Recently, finance minister, Arun Jaitely in a veiled statement raised a question mark over the desirability of the government continuing to run Air India [AI] with a meager 14% share when private sector occupies an overwhelming 86% of the space.
The statement lends credence to a possibility that the recommendation of Niti Aayog for privatization of AI could be taken on board. But, the ministry of civil aviation does not appear to be too enthusiastic about privatization. It has mooted bringing in a ‘strategic’ partner even while retaining majority control. It believes that the government on its own, is capable of turning around if only the airline is unshackled from its huge debt [currently, over Rs 50,000 crores].
Within a few months, the country will know which way things will move. But, it is important to analyze as to what led the Maharaja [as the airlines is known in common parlance] to its present state. That will also help in looking for the right solutions.
At the outset, it is worth taking note of the ‘generic’ factors applicable to any government undertaking – those are generally responsible for its downfall. These are lack of autonomy to the management in taking decisions, constant interference by political establishment not only in policy matters but also day-to-day functioning, load of operating airlines in financially un-viable areas [e.g. north-east, hilly], excessive manpower and inflated overhead cost [for AI, this includes the cost of generous freebies granted to the political class].
In this case however, there was an additional factor that overshadowed all the aforementioned causes. This one relates to a seriously flawed decision by the then political establishment – about a decade ago – to procure 111 aircrafts [for Rs 70,000 crores] which was around 4 times the requirement of only 28. This by itself was bound to give a crippling blow to the financials of the airlines.
When, a company creates a huge liability [aircraft purchases were funded by borrowings from a consortium of banks] with no matching business to put the assets to use, it inevitably leads to an unsustainable situation. The cash generation is bound to be too little vis-à-vis the requirement to amortize the loans. The irony is that then government did nothing to boost utilization of the aircrafts. Far from that, it gave away excessive bilateral seats and profitable routes to foreign/private airlines thereby ensuring that most of these aircrafts sit idle.
The other flawed decision was merger of Indian Airlines with Air India [2007]. Even as there was little to gain by way of synergies [mergers are normally driven by this logic], the vast differences in the work culture/ethos, compensation packages, age profile of employees of the two entities led to operational inefficiencies thereby compounding losses and increasing debt of the combined entity.
The outcome of all this is pathetic as the airlines is saddled with a debt of about Rs 52,000 crores; this includes Rs 20,000 crores due to acquisition of aircrafts and Rs 32,000 crores as working capital loan. This is despite the erstwhile UPA – dispensation sanctioning a bail-out package of Rs 30,000 crores in 2012; of this, about Rs 24,000 crores has already been given [most of it has been used to fund operational losses even as mountain of debt remains intact].

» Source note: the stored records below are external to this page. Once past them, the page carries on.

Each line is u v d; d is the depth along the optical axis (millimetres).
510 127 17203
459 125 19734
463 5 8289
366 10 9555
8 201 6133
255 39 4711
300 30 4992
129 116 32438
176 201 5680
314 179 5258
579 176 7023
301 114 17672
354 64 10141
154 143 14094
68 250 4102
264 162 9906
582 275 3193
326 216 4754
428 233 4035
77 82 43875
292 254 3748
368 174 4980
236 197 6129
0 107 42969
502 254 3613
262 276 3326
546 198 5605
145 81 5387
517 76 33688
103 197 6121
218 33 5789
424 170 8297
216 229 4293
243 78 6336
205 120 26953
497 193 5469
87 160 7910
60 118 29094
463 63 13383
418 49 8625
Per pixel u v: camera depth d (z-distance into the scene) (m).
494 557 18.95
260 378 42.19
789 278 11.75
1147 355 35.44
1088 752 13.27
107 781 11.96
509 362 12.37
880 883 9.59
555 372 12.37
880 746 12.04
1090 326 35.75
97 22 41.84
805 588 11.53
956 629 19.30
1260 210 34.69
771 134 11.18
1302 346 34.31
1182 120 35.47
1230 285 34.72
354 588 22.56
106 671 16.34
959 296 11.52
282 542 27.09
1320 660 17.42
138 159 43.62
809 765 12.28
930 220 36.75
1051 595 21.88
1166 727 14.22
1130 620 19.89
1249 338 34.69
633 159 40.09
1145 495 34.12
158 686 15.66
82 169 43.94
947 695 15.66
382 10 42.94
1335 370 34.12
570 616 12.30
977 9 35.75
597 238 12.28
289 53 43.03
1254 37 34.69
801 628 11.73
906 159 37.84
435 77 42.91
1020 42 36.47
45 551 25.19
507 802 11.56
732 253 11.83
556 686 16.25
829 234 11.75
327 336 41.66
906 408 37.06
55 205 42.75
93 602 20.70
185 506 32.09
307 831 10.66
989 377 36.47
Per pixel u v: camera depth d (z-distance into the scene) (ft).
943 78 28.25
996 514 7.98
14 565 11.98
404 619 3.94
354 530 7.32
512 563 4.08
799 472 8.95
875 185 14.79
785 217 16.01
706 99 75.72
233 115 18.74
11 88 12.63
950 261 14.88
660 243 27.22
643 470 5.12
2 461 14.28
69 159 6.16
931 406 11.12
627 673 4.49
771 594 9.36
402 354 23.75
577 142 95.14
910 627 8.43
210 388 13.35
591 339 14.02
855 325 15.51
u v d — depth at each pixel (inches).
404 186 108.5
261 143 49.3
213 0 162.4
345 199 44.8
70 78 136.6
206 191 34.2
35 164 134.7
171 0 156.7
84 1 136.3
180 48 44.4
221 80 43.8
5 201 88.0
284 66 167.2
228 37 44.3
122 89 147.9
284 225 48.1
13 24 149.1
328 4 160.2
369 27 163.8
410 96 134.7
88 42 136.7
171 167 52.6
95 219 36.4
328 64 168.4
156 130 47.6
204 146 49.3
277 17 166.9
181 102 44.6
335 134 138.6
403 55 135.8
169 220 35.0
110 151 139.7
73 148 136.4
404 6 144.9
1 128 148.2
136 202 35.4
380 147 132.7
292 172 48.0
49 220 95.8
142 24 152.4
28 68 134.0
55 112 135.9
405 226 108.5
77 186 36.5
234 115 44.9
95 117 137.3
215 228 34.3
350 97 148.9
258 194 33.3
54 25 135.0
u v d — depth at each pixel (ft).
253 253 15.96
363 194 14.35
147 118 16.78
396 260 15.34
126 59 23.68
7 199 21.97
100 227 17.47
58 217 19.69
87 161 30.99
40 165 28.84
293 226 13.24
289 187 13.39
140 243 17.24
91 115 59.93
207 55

What is the way forward? Broadly, there are three approaches to address the woes of AI viz. (i) continue the status quo but with more ‘efficient’ and ‘transparent’ governance a la Modi – style; (ii) retain majority control [>50%] with government but induct a ‘strategic’ partner [domestic or foreign who is already in airline business] and (iii) shed majority control – either 100% upfront or keeping some residual shares [e.g. on the lines of divestment in Maruti Udyog Limited].
The first is clearly unworkable. Modi’s dictum of ‘minimum government and maximum governance’ may be good administrative reforms and has indeed delivered in terms of efficient services and no corruption. But, this won’t work in the context of a commercial enterprise. The proof of pudding is in eating. Already, three years under his regime, we have not seen any significant improvement except that AI’s losses have come down somewhat.
Second, carries an instinctive appeal as divestment of a good chunk of shares say, 26% to a ‘strategic’ partner will bring in new technologies, innovations and management practices besides help in extinguishing a portion of debt. But, why would he give so much when the government continues to be in driver’s seat? Add to this accountability to and continuous surveillance by statutory bodies such as Comptroller and Auditor General [CAG], Central Vigilance Commissioner [CVC], Central Bureau of Investigation [CBI] etc. All of this is sufficient ammunition to scare him away.
Third, is a good option. While, divesting majority control to a private player, the government may keep some residual shares to keep a tab on how new owner will be driving things [those may be offloaded at an opportune time to fetch a good price]. Being in the driver’s seat and free from surveillance by watchdogs [CAG/CVC/CBI etc], a private player will have strong incentive to buy and the airline will get all that is needed to give it the required boost.
There is a view that government should sell the airline only after it has erased the debt from its books. This is a bad idea. AI has huge assets including land and real estate [most of it in prime locations] and intangibles such as bilateral and landing rights which command huge premium. Besides, one cannot ignore the value of aircrafts. In short, all assets with right valuations should more than pay for the debt plus generate good value for the buyer.
Hopefully, Team Modi will fully leverage inherent strength of the Maharaja while negotiating a deal and not get carried away by numbers on the balance sheet per se.